The Rundown: Cubs Need Course Correction, Playoff Chances Dwindling, Hultzen Makes MLB Debut

If you feel like the Cubs’ opportunity to make this year’s playoffs is starting to fade as quickly as this summer has, you’re not alone. Yesterday’s 8-5 loss to the Brewers reduced their probability to win the division to 17.5% and their overall likelihood of making the playoffs to 63.6%. Meanwhile, up here in Milwaukee, baseball fans think the Brewers have a great chance of running the table much like they did last year.

On paper, the Brew City Bombers don’t compare with Chicago, but on the field, they’re far superior to the Cubs. That’s been the North Siders’ problem all season. One would think after sweeping the Mets in New York two weeks ago, beating the likes of Marcus Stroman, Noah Syndergaard, and Jacob deGrom in doing so, that the Cubs are good enough to beat anybody. But then they lost five of seven to a Brewers team that threw Chase Anderson, Zach Davies, and Gio González at them.

Joe Maddon said that the Cubs “expand the strike zone” against average or worse pitchers, and the way they approach González proves he’s right.
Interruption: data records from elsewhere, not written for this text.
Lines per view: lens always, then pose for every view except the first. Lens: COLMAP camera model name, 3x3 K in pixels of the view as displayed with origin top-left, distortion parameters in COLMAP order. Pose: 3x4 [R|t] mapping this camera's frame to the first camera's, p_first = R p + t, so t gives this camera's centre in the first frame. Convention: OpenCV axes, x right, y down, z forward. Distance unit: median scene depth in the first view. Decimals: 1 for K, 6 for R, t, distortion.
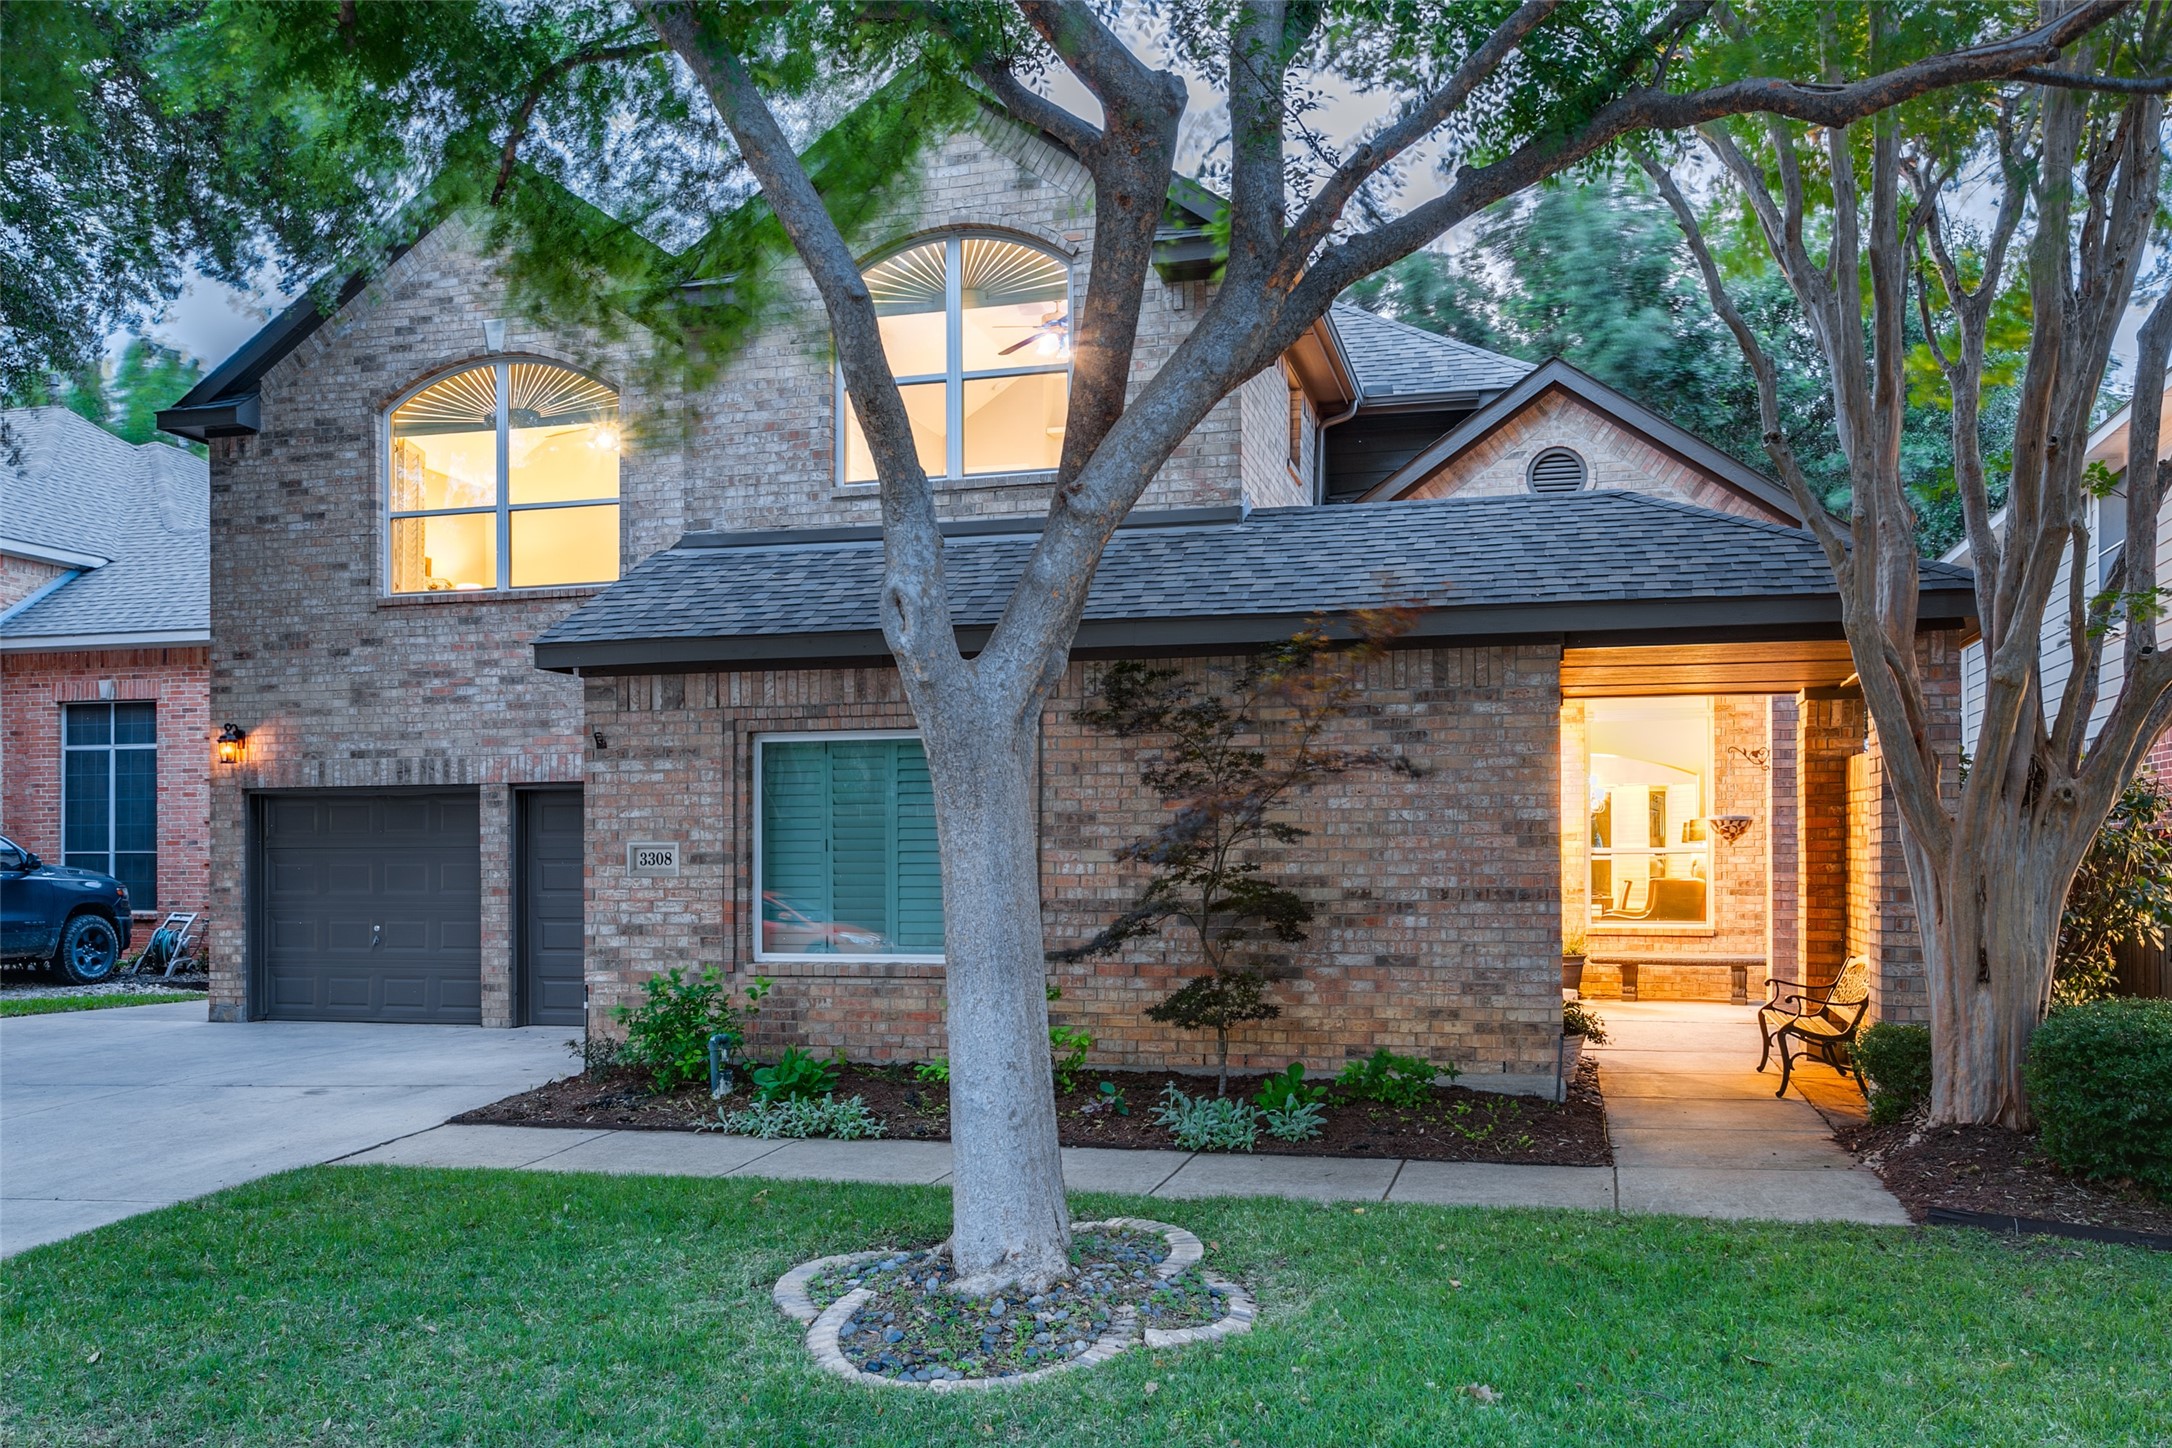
lens RADIAL K [[1862.0, 0, 1064.0], [0, 1862.0, 867.3], [0, 0, 1]] dist [0.011886, 0.004196]
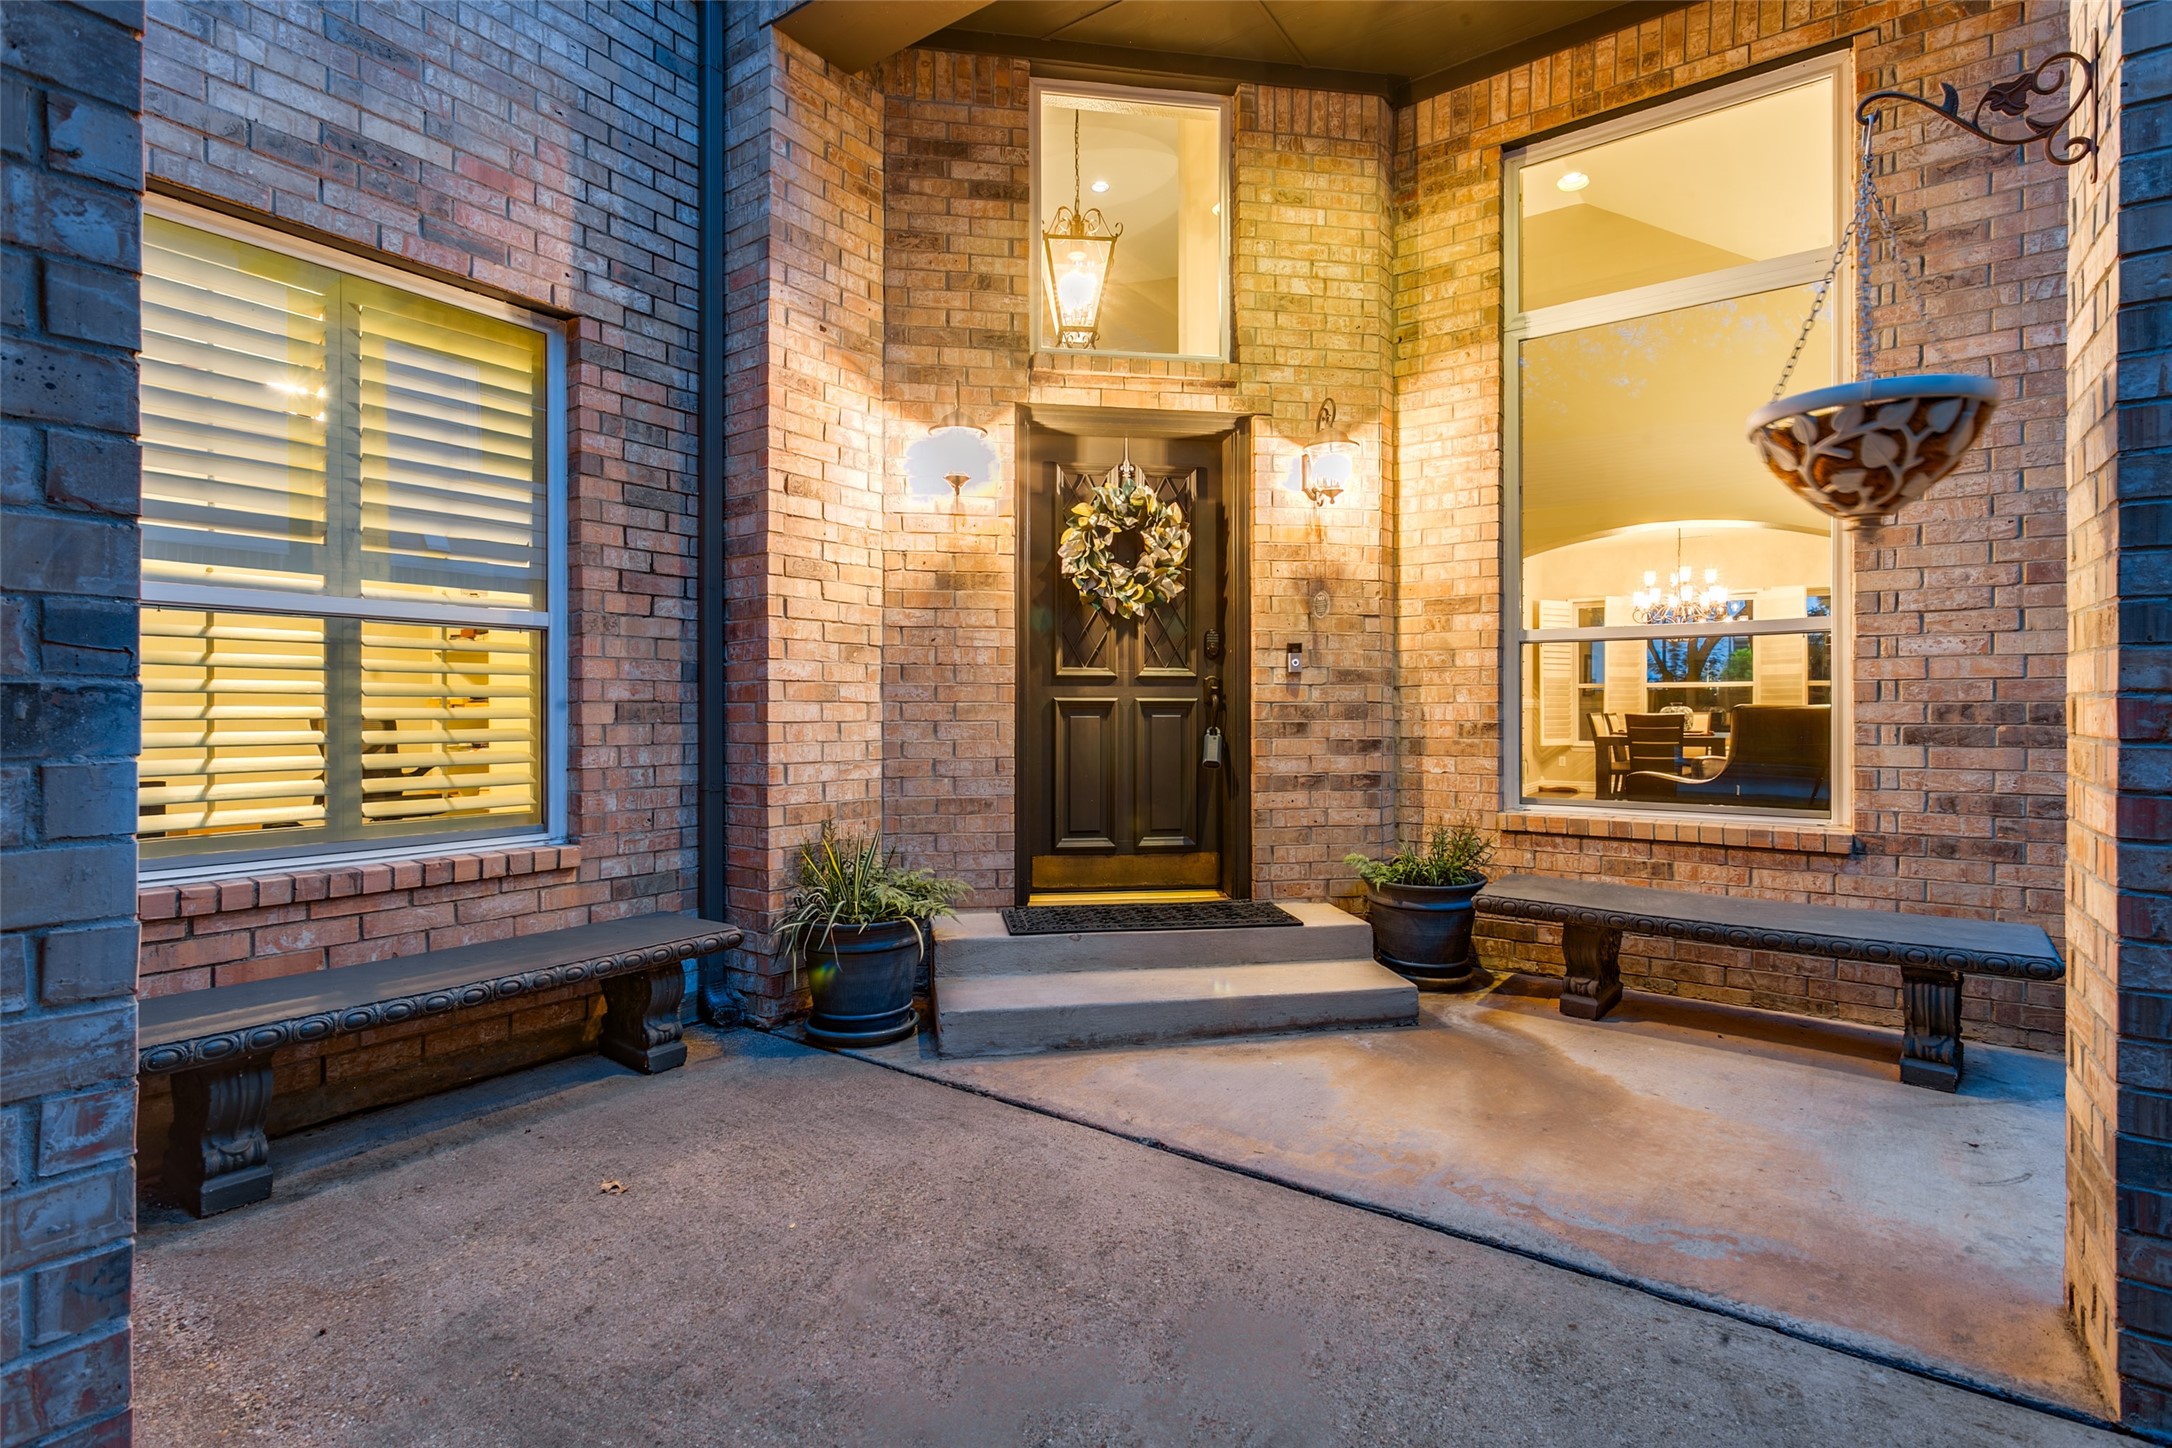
lens RADIAL K [[1032.8, 0, 1079.3], [0, 1032.8, 713.2], [0, 0, 1]] dist [0.001317, 0.001587]
pose [[0.935749, 0.002572, -0.352658, 0.204250], [-0.001149, 0.999990, 0.004244, 0.006027], [0.352665, -0.003566, 0.935743, 0.555594]]
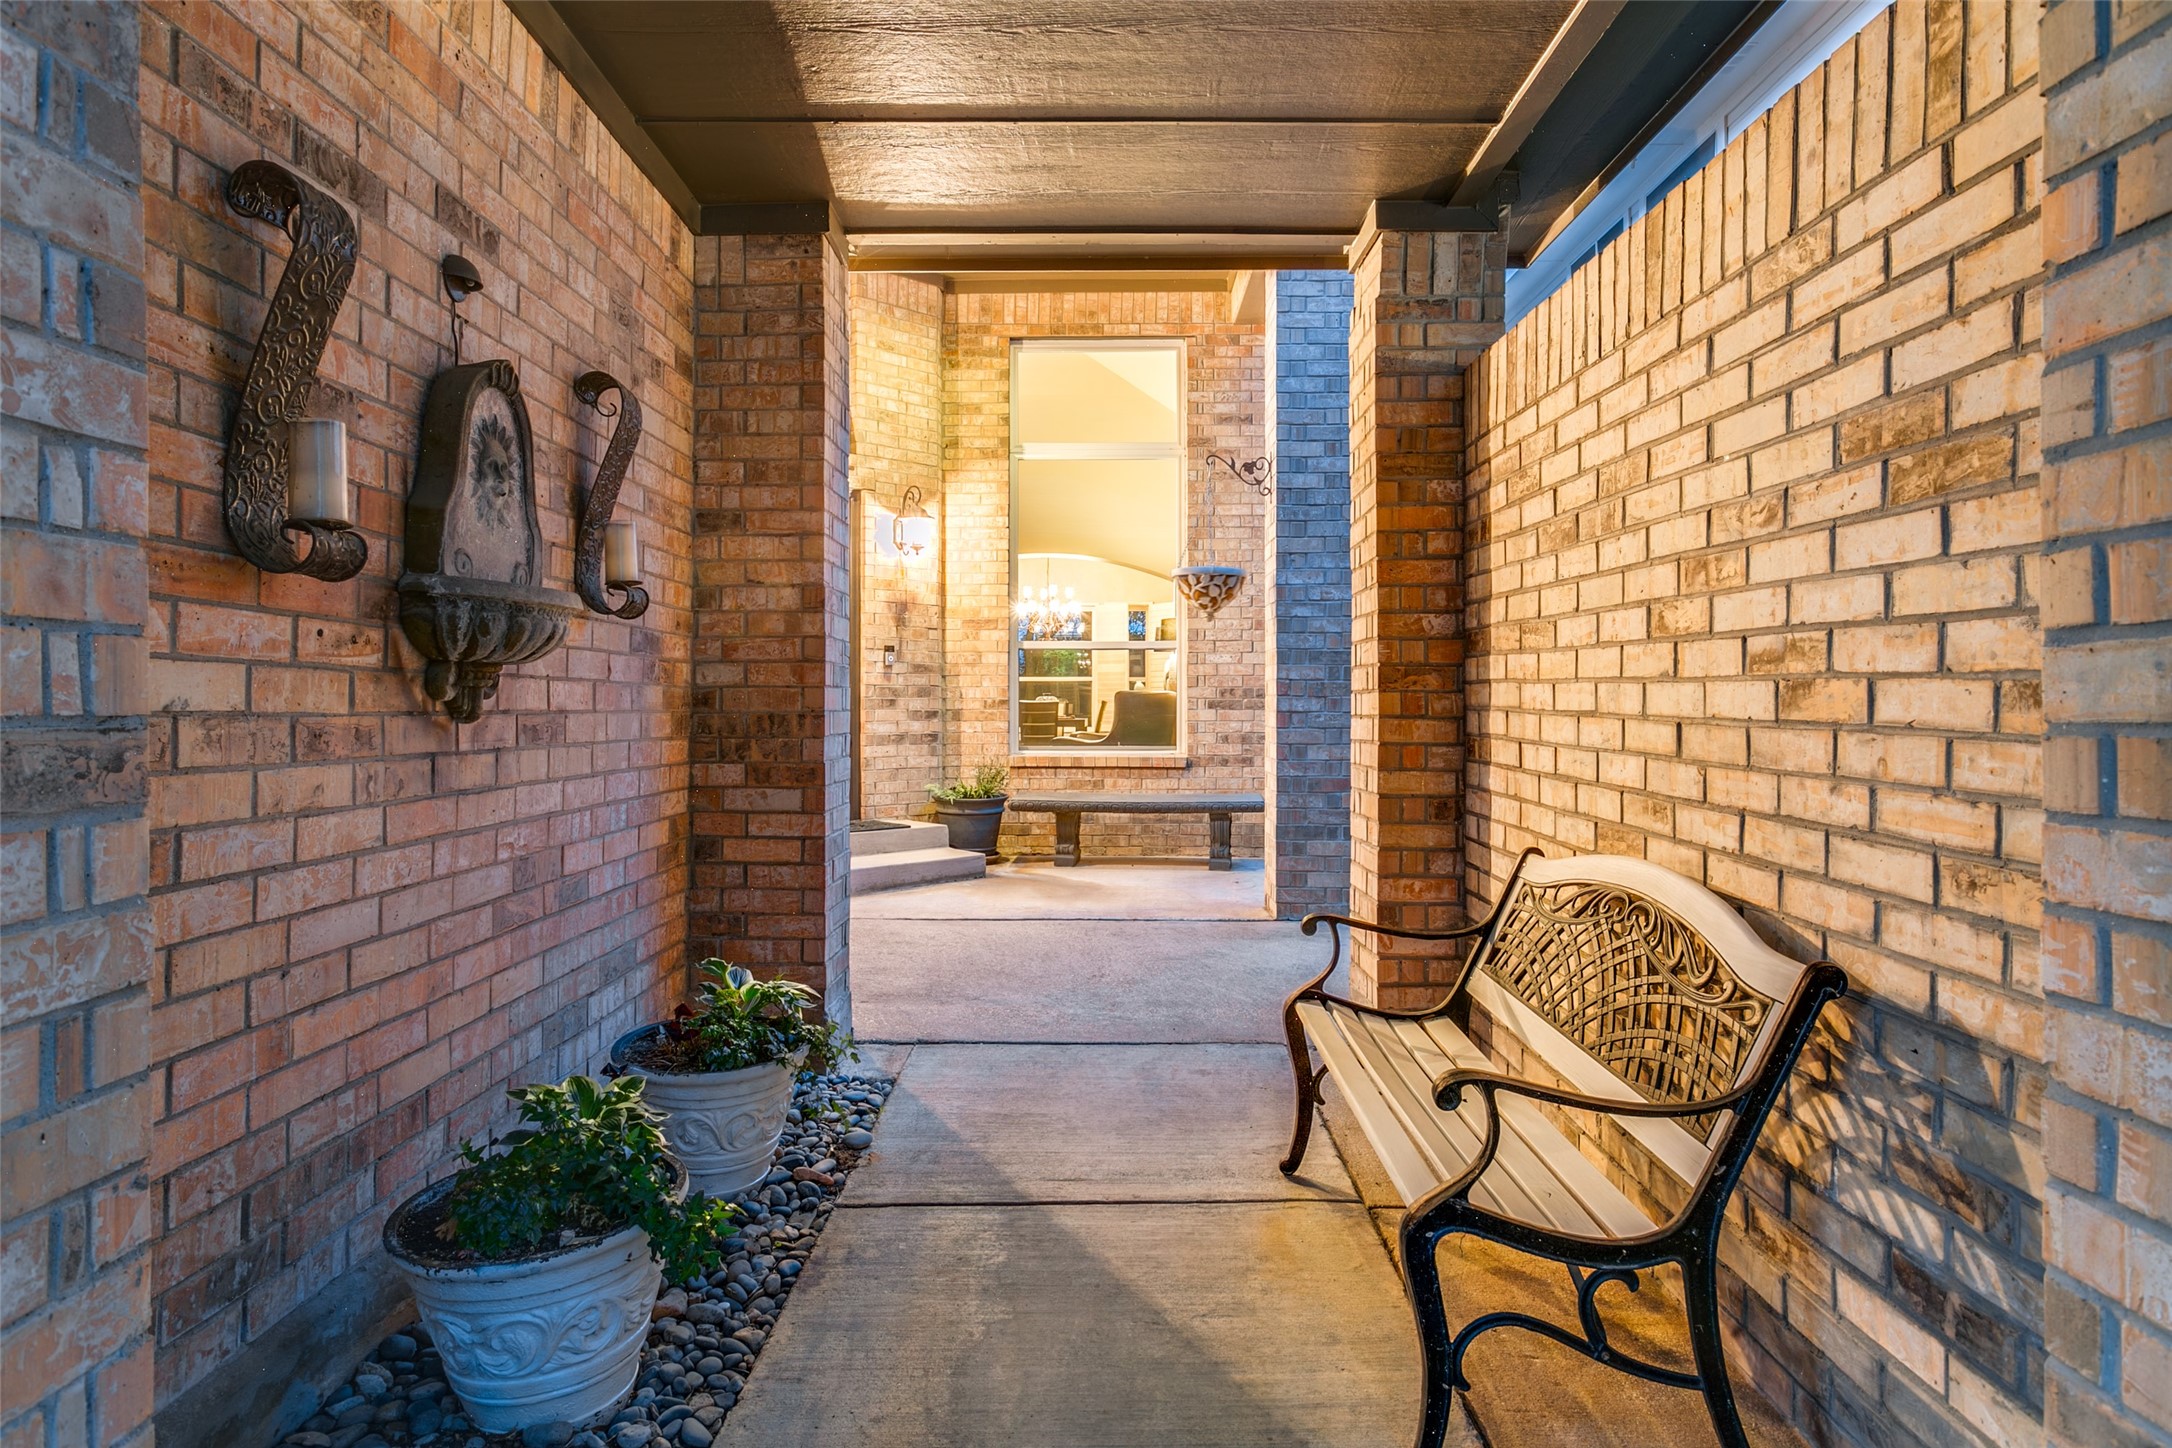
lens RADIAL K [[1265.6, 0, 1087.1], [0, 1265.6, 722.2], [0, 0, 1]] dist [0.000569, 0.000082]
pose [[0.969261, -0.001356, 0.246030, 0.143609], [-0.001506, 0.999933, 0.011443, 0.010683], [-0.246029, -0.011462, 0.969195, 0.403407]]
But if that’s the case, he’s really saying the team is ill-prepared and lacks focus far too often. That’s at least partly attributable to a manager who seems incredibly laid back at times. And though I suppose you have to give Maddon credit for keeping his cool through what fans perceive as chaos, it sure would be nice to see a little fire, and maybe a little consistency.

Other than Steve Cishek and Craig Kimbrel, I’d bet if you asked any reliever on this team if he has a specific role, he couldn’t answer you. Even Derek Holland, who is supposed to be a lefty specialist only, isn’t always deployed as such. The same is true with the lineup, where almost everybody has been used as a leadoff hitter and players are frequently moved up and down in the order depending on Maddon’s whims and premonitions. It all adds up to one hot mess.

Is replacing Maddon the answer? I don’t know for sure, but I think so. The Cubs have little fight right now, and if they don’t find the urgency these last three weeks that Theo Epstein promised us going all the way back to last October, then I imagine we’ll truly see a reckoning this winter.

Cubs News & Notes

How About That!

The Red Sox, like the Cubs, have vastly underachieved this season. Shortly after midnight this morning, Boston’s ownership group revealed that they’ve parted ways with president of baseball operations Dave Dombrowski. A formal announcement on Dombrowski’s departure will come today.

Astros starter Gerrit Cole joined Hall of Famer Pedro Martínez (1999) as the only pitchers in MLB history to strike out 14 or more batters in three consecutive games. Cole fanned 15 in Houston’s 21-1 win over the Mariners yesterday.

White Sox shortstop Tim Anderson has gotten some attention the last couple of days as he emerged with enough plate appearances to qualify for the AL batting title. He’s in a concurrent chase: The record for fewest walks by a batting champion is 16, set by Zack Wheat in 1918. Anderson has 11.

Rangers starter Mike Minor has quietly accumulated a 7.6 WAR this season.

The Dodgers’ magic number to win the NL West is now down to two after Los Angeles beat the Giants 5-0 yesterday.

Sunday’s Three Stars

  1. Gerrit Cole – The free-agent-to-be celebrated his 29th birthday with 15 punchouts in eight innings, making Seattle batters look absolutely helpless in the process. Cole exited the game with the Astros up by 20 runs on the Mariners.
  2. Yordan Álvarez – The rookie outfielder had a big day as well, plating six runs thanks to three doubles. Alvarez has to be considered the favorite to win the AL Rookie of the Year Award. He’s now slashing .314/.409/1.064 with 22 home runs and 70 RBI in just 70 games for Houston.
  3. Sandy Alcantara – The Marlins ace earned his second complete game shutout of the season, blanking the Royals 9-0. Alcantara had eight strikeouts and allowed just four singles and two walks.

Extra Innings

They Said It

  • “There is only one way to deal with moments like these and that’s in the moment. Anxiety lives in the future. You have to stay right here, right now. Things can change just as quickly. We can win the first 3 games in San Diego, easily, Other teams can lose. You just have to take care of yourself. I don’t see any panic in [our players] eyes. We have to pitch well. We have to be more offensive. Stay in the zone.” – Joe Maddon
  • “I got a lot of great advice from a lot of these guys. Not fighting the adrenaline. But this is life, what you’ve worked for. Just embrace it.” – Danny Hultzen

Monday Walk Up Song

Ventura Highway by America. Tell me, how long you gonna stay here Joe? A little Yacht Rock for the trip to San Diego.